I've just moved this blog to a new server, which hopefully will have a better uptime than the previous one (crossing fingers until they bleed). I had some glitches during the move, so if anything looks weird* on your end, please let me know.
(*) apart from the look & feel of this site, that is ;-). Long overdue redesign in progress.
IMHO there's something missing from Jason Calacanis' predictions for 2006. In a list of 20 predictions, he writes:
10. Half of the indie blog search engines will shut down, go out of business, or just stagnate as the major portals take over this space.10.B No blog search engines will be bought in 2006 because every major buyer has already built one.
11. Half of the indie RSS readers will shut down, go out of business, or just stagnate as the major portals take over this space.
11.B No RSS readers will be bought in 2006 because every major buyer has already built one.
Paraphrasing him, here's an easy take at what's missing for "Blogs 2006" :
Half of the blog software vendors will shut down, go out of business, or just stagnate as the major portals take over this space.
No blog software vendor will be bought in 2006 because every major buyer has already built (or bought) one.
Google bought Blogger, Yahoo! did Yahoo! 360, Microsoft did MSN Spaces. Six Apart snatched Live Journal, but LJ is already stagnating (I don't know what the stats for TypePad are). What are the expansion (or exit) possibilities for blog software editors? Basically:
- Aggregate "eyeballs" for ad revenue / mindshare / white label licensing / selling out to a major portal (less and less viable), that's the Six Apart model. There's potential in white label licensing to media, portals and hosts. Hosts could be tempted to buy a blog software editor (and, may be, watch Nokia buy Six Apart, unless they finally decide to honor the plural form of Lifeblog compatible providers on this list).

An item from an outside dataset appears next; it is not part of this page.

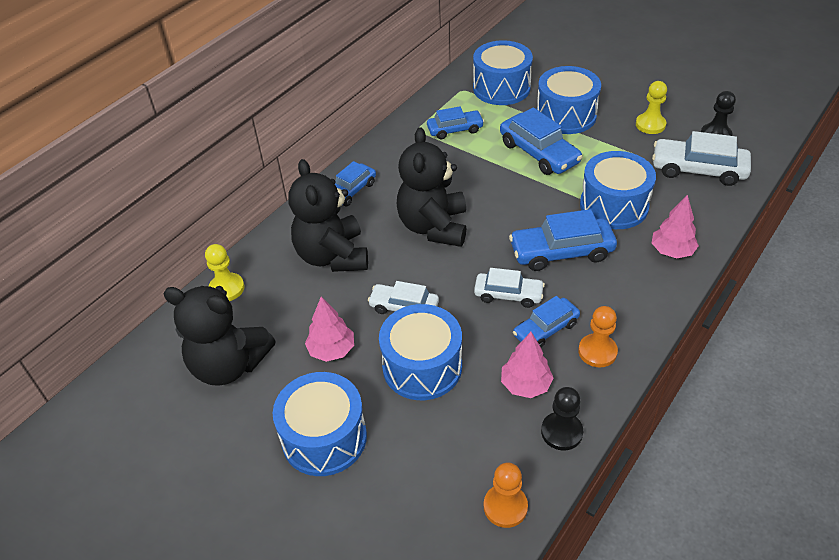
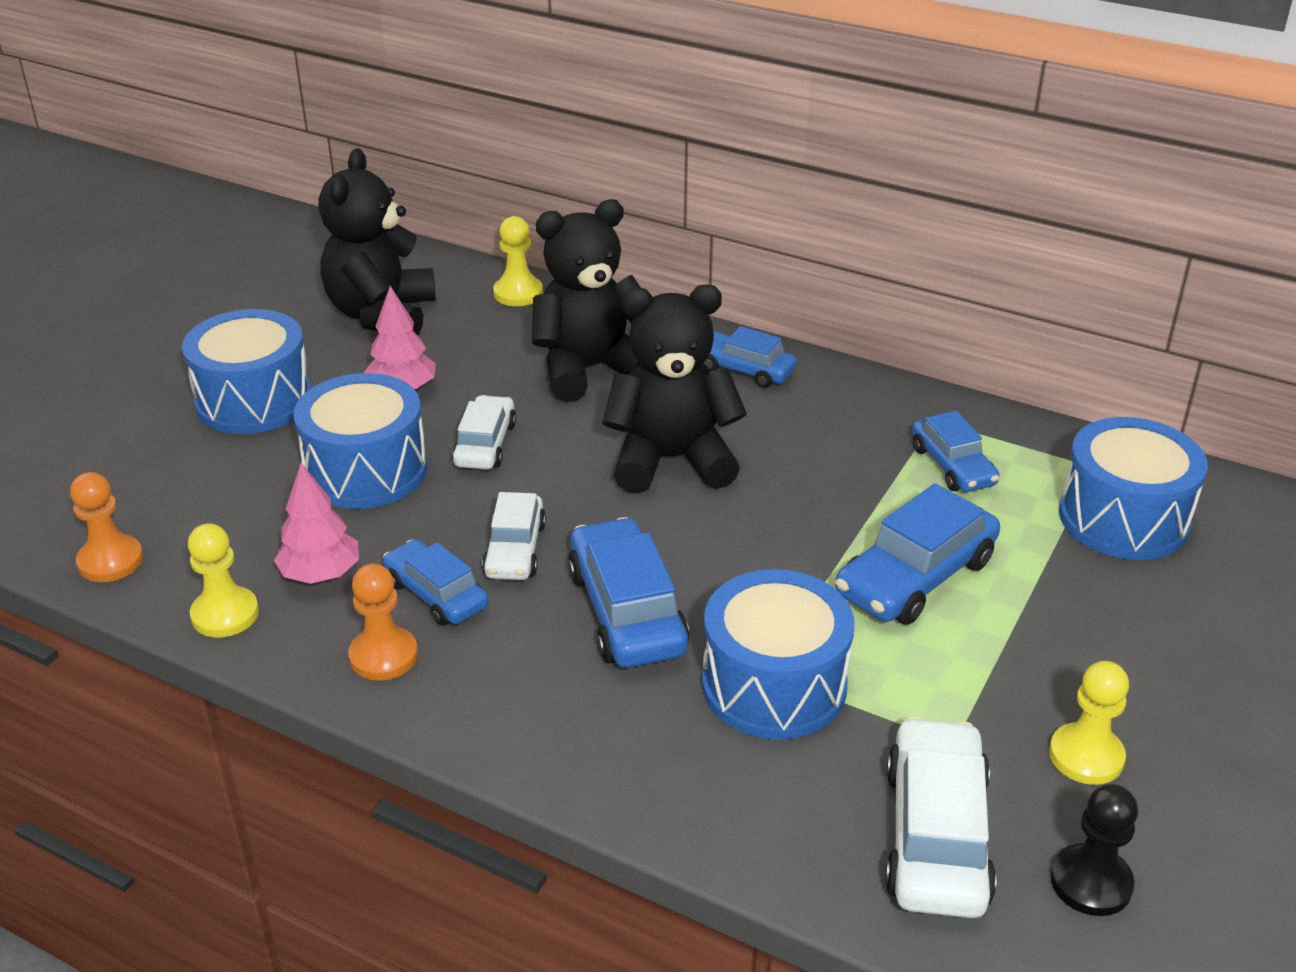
camera: 80 degrees right, 10 degrees down
(561, 432) = (225, 614): black pawn -> yellow pawn
(566, 115) = (1064, 615): blue drum -> none
(671, 251) = (647, 770): pink tree -> none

- Develop and sell a software, like ExpressionEngine (pMachine, branded more like a CMS), or Movable Type (Six Apart) or Traction (Traction Software). Those who are targetting mass blogging will badly suffer as Open Source contenders such as WordPress and DotClear continue to release new and better versions (if Six Apart continues to slow down Movable Type in favor of TypePad, it will just confirm this trend). Those who are targetting corporate blogging (like Traction) may have some slack, provided they abandon their variable "per seat" licensing model that all CFOs universally hate.

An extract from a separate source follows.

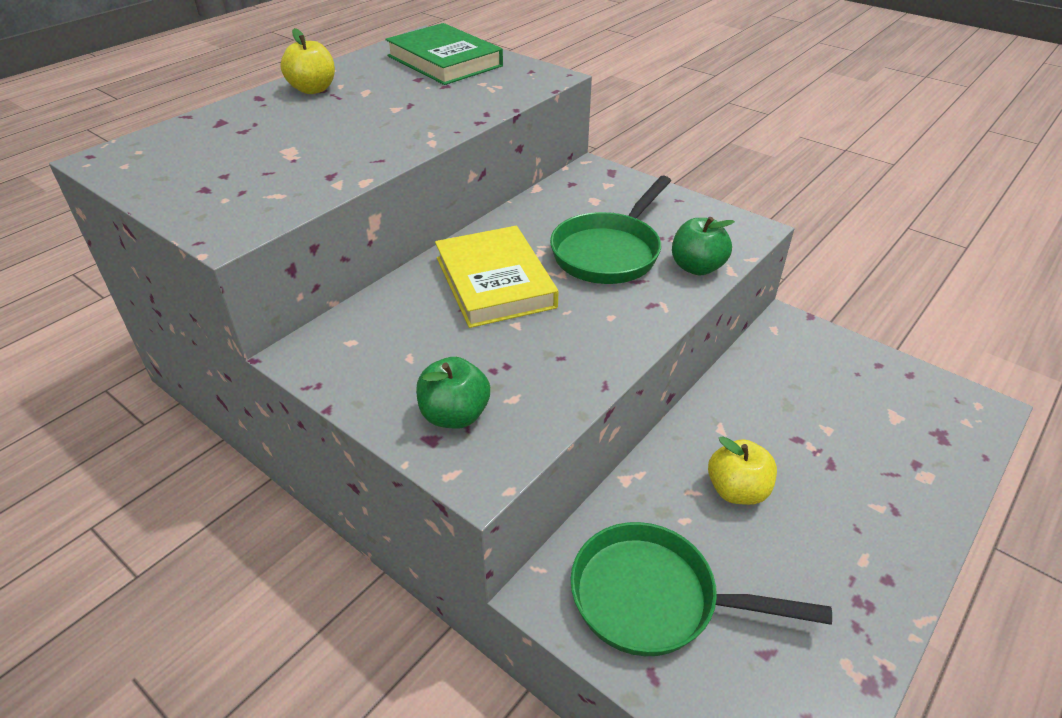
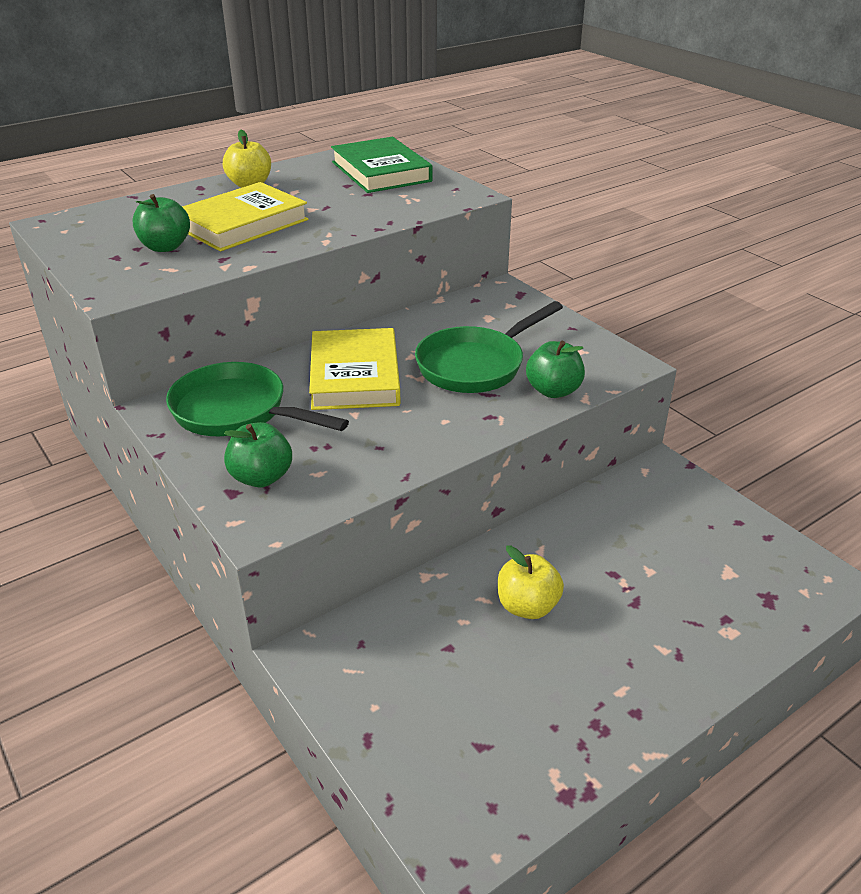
camera: 15 degrees right, 5 degrees down
(256, 170) = (165, 247): none -> green apple
(329, 133) = (242, 224): none -> yellow book
(654, 599) = (400, 679): green pan -> green pan (237, 412)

- Make viable open source products: watch WordPress and other free blogging software secure funding and offer both installable and hosted versions (wordpress.com is already there). Companies will finally be able to create blog farms with free software that vendors software didn't allow them to do, and the white label revenue stream will decrease as corporations are less and less afraid to integrate open source software (especially on the web).
I know I'm missing a lot more (I just used Jason's list as an easy way to tackle the blog software space). What are your predictions for blogs in 2006?
Or happy new year of the dog, as Nurri & Adam reminded me (last year was the year of the cock, and no one has answered my little joke about the French rooster).
Bonne et heureuse année, my friends.